3. Offer multiple payment methods. While credit cards are the most commonly used and widely accepted payment method in the travel industry, now is a good time to consider alternative payment methods as they are often less expensive for you and your guest. These methods may include debit, digital wallets, online currency exchange networks, peer to peer payment apps and local bank transfers (i.e. ACH, SEPA, EFT).

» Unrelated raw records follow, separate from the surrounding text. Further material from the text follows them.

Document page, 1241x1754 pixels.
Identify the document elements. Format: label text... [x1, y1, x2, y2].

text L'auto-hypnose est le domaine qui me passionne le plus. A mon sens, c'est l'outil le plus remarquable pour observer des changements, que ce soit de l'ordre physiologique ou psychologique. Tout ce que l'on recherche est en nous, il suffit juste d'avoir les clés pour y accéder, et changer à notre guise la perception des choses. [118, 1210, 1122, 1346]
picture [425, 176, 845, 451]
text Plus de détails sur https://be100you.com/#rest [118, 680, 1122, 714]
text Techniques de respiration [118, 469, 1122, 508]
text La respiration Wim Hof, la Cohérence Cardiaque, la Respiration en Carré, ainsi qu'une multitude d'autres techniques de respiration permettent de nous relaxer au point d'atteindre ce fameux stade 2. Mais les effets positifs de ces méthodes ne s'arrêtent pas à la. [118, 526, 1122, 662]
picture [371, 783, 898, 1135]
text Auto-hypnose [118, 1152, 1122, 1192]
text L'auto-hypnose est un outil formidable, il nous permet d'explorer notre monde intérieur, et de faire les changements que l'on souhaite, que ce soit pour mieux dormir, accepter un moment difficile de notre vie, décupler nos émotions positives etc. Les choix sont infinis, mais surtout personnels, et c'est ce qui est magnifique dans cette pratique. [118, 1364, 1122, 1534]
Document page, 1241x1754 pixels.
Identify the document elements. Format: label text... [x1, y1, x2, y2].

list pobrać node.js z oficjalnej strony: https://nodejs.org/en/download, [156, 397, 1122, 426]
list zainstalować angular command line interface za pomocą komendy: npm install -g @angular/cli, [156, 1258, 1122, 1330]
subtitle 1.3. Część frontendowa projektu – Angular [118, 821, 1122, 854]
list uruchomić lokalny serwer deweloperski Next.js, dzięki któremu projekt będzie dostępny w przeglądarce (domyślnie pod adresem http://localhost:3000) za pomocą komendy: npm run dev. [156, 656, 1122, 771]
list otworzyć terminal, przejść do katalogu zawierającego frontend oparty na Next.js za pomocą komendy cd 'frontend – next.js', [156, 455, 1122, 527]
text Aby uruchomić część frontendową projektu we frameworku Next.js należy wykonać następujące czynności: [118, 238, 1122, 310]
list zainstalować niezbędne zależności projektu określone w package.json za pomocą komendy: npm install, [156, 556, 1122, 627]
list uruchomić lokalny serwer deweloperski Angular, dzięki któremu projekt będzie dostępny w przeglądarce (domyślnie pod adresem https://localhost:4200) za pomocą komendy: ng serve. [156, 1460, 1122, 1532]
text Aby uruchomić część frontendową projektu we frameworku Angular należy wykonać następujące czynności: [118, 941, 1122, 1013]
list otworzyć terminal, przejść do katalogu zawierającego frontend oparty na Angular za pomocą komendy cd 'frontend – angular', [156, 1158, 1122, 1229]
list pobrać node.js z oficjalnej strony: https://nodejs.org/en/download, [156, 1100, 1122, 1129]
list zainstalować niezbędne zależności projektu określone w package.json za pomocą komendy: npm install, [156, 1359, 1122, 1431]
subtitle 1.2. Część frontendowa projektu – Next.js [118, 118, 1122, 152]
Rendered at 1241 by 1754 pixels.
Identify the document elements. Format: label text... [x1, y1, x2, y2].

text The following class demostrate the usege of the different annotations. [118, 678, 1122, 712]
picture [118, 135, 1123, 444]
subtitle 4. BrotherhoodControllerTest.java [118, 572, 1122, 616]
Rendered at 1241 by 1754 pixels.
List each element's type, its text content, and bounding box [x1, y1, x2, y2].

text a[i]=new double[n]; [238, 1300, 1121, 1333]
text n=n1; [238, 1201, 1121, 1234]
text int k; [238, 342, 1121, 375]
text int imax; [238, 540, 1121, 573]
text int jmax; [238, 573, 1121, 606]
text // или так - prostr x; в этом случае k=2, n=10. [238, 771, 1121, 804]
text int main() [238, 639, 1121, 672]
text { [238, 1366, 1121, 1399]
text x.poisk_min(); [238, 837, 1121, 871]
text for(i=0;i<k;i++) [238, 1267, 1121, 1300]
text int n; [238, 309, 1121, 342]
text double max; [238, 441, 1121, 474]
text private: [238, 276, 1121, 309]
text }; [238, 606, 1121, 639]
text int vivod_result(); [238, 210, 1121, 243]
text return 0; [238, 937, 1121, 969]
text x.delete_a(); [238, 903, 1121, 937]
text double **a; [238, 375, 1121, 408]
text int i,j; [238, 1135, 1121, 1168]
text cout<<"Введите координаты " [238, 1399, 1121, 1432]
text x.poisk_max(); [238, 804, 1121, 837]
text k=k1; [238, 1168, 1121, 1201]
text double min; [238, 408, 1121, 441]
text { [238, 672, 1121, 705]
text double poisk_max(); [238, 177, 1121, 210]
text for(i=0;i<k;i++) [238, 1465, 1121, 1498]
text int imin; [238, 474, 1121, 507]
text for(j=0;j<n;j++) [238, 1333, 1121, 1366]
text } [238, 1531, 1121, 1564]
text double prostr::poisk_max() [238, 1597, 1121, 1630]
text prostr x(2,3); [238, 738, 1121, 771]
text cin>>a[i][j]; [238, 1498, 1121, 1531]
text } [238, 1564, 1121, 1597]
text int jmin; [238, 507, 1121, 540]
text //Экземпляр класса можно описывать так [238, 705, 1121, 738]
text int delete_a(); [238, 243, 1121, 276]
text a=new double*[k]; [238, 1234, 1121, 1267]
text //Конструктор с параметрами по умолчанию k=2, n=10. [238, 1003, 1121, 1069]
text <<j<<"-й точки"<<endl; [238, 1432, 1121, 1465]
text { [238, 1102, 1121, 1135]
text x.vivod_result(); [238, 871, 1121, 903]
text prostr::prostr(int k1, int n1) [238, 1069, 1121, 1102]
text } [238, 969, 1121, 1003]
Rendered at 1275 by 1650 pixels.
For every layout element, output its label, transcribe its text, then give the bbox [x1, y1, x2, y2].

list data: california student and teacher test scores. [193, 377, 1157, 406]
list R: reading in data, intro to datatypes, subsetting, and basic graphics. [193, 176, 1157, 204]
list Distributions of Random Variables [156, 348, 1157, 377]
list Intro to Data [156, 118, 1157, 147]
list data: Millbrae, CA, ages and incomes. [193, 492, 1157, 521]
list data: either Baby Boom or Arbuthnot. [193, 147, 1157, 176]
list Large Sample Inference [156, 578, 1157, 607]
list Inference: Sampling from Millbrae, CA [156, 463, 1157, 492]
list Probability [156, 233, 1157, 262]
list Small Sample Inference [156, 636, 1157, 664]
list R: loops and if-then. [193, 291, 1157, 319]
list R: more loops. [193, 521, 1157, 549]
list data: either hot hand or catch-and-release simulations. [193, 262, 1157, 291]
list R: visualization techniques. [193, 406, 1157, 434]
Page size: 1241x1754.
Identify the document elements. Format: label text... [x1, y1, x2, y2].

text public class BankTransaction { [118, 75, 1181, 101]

In addition to many of these methods being less expensive, by offering a variety of payment options that are familiar to your guests, acceptance rates will increase, and abandonment will decrease, which can also potentially reduce your costs. Rather than initiating relationships with a variety of payment processors to increase client payment options, seek out a payment processor that provides multiple methods within their platform.

By arming yourself with knowledge about fee structures across methods and platforms, you’ll be better positioned to reduce your costs and improve the payment experience for your valued customers. Even smaller travel companies can save tens of thousands of dollars and euros a year this way.

Colin Smyth is senior director of travel, Flywire.